To begin with, Walton is the only means by which we may familiarize ourselves with the story of Frankenstein, and the characters, places, and events surrounding it. We know of Victor and the monster because Walton decides to document the alleged story related to him by Victor. Walton’s character affords Victor’s story a very necessary degree of truth (if we are to take Walton as a reliable narrator to begin with) in that we assume Walton to be honest and, equally important, sane. Unlike the fatigued and downtrodden Victor, whom we know to be susceptible to fits and trance-like dreams where the boundary between reality and fancy is anything but clear-cut, Walton is the gallant and seemingly-auspicious explorer who, by way of his initial letters to his sister, gains our trust. Moreover, with regard to the story, and more specifically the monster in it, Walton serves as the only living person who can attest to the existence of the monster. This is crucial.

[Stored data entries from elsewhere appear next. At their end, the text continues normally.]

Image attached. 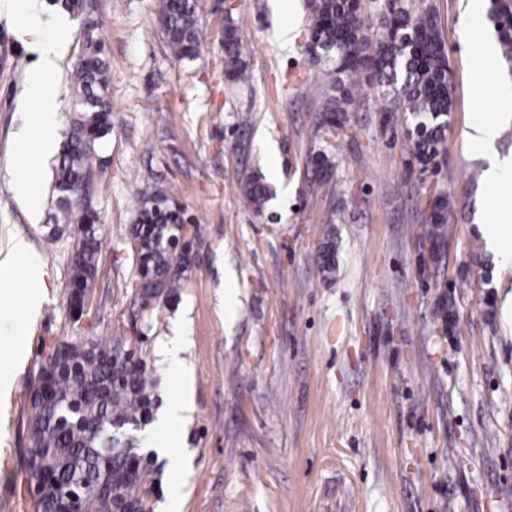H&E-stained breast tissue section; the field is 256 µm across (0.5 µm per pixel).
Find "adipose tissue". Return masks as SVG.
Listing matches in <instances>:
<instances>
[{"mask_svg": "<svg viewBox=\"0 0 512 512\" xmlns=\"http://www.w3.org/2000/svg\"><path fill=\"white\" fill-rule=\"evenodd\" d=\"M39 0H10L11 17H24L23 26L17 27L19 39L27 42L33 60L29 66L26 97L29 106L36 110V121L41 129L39 151L54 154L62 145L58 130L59 105L52 91V78L57 75L59 63L65 56L69 33L61 26L45 33L37 25Z\"/></svg>", "mask_w": 512, "mask_h": 512, "instance_id": "adipose-tissue-1", "label": "adipose tissue"}]
</instances>
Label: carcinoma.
<instances>
[{
  "instance_id": "1",
  "label": "carcinoma",
  "mask_w": 512,
  "mask_h": 512,
  "mask_svg": "<svg viewBox=\"0 0 512 512\" xmlns=\"http://www.w3.org/2000/svg\"><path fill=\"white\" fill-rule=\"evenodd\" d=\"M312 25L307 46L320 64L336 71L373 70L377 87L390 102L391 120L404 113L416 161L426 167L451 123L452 86L448 55L436 18L416 13L406 0H384L375 40L364 34L360 0H310ZM487 16L506 61H512V0H490ZM167 44L179 60L200 45L198 0H164ZM243 46L236 29H224V63L244 78ZM73 112L55 167L52 197L58 214L48 238L69 234L70 310L84 315L85 294L96 278L101 251L96 205L89 180L92 160L112 130L109 76L103 46L87 35L83 58L70 79ZM138 223L128 228L137 245V285L154 291L158 303L175 301L192 270V245L181 240V218L168 209L164 190L139 192ZM247 199L263 205L269 188L253 177ZM450 202L437 200L428 215L434 250L445 242ZM320 270L336 271V247L326 242ZM155 306L141 315L143 328L108 341H59L40 361L28 385L30 417L25 469L34 487L36 512H153L151 497L138 493V482L153 475L151 461L134 450L131 431L148 425L157 403L153 368L146 349L157 319Z\"/></svg>"
}]
</instances>
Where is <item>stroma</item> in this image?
Segmentation results:
<instances>
[{"mask_svg": "<svg viewBox=\"0 0 512 512\" xmlns=\"http://www.w3.org/2000/svg\"><path fill=\"white\" fill-rule=\"evenodd\" d=\"M195 59L170 53L162 0H92L71 16V46L53 84L59 121L72 109L70 77L84 31L105 45L112 131L103 141L97 212L101 252L80 320L67 307L70 237L48 242L54 212H27L25 179L48 191L52 160L16 164V134L40 130L22 90L31 62L0 13V260L24 240L47 276L36 312L26 274L0 278V512L31 500L24 467L30 378L48 348L77 337L131 332L137 317L133 252L139 190L171 193L189 227L195 264L177 303L149 332L159 406L186 401L185 421L139 430L162 503L180 487L179 512H512V268L481 229L511 207L484 178L470 112L495 114L512 65L472 62L486 16L461 41L468 0H407L432 8L454 74L453 112L428 167L412 157L404 123L367 74L327 83L305 45L312 19L295 0V40L278 36L281 0H199ZM233 23L246 79L224 69ZM347 100L331 144L319 135L328 97ZM326 152L332 165L311 164ZM263 175L271 197L250 203ZM453 199L448 240L432 262V197ZM336 241V271L320 250Z\"/></svg>", "mask_w": 512, "mask_h": 512, "instance_id": "stroma-1", "label": "stroma"}]
</instances>
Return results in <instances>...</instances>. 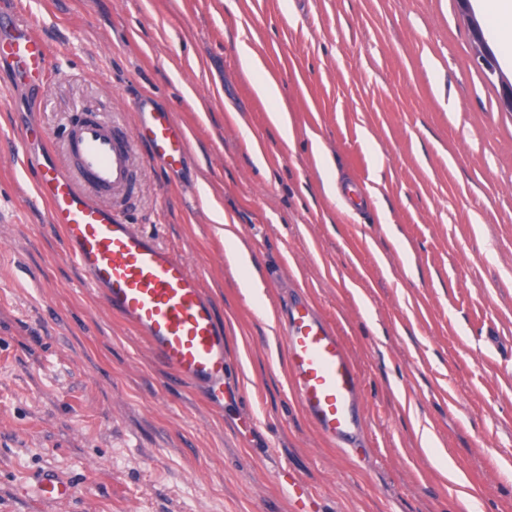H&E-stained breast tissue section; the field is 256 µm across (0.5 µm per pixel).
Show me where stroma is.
<instances>
[{
	"mask_svg": "<svg viewBox=\"0 0 512 512\" xmlns=\"http://www.w3.org/2000/svg\"><path fill=\"white\" fill-rule=\"evenodd\" d=\"M21 2L55 69L35 104L0 70V512H291L285 468L312 512H512V112L457 0ZM142 94L190 154L173 174L136 147L129 214L214 303L233 364L220 406L83 285L29 199L28 125L56 143L80 112L131 121ZM328 162L372 200L327 196ZM297 291L358 369L356 452L291 389L279 316ZM44 468L69 502L17 493Z\"/></svg>",
	"mask_w": 512,
	"mask_h": 512,
	"instance_id": "stroma-1",
	"label": "stroma"
}]
</instances>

Consider the reliability of the story minus Walton. If it were up to me, I would much sooner deem Victor a rambling schizophrenic than take his word that the events he describes are completely true. If Walton were out of the picture I think the monster and Victor could be two separate persons (or personas) in the same body. There are numerous instances where Victor succumbs to fits or “[wild] dreams” while around that same time the monster is fulfilling his fiendish revenge. I know the times don’t necessarily match up perfectly, but it is worth considering. The very least we could draw from such an odd conclusion would be the degree to which the monster and Victor mirror each other, especially in their selfish demeanors and unrelenting ambition to achieve their goals; and physically they are perfect character foils, so perhaps the bestial monster is Victor’s alter-ego busting to break lose from the monotonous life Victor lives in the Swiss countryside.